[[ Task input, beginning ]]

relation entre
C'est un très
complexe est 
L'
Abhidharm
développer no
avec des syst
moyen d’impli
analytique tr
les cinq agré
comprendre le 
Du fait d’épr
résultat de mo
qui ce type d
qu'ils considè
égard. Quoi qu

[[ Task input, end ]]

Return, please, every line from the one that contains "développer no" through the final line of the listing, exactly, and no others.

■ **Answer for this exercise**
développer no
avec des syst
moyen d’impli
analytique tr
les cinq agré
comprendre le 
Du fait d’épr
résultat de mo
qui ce type d
qu'ils considè
égard. Quoi qu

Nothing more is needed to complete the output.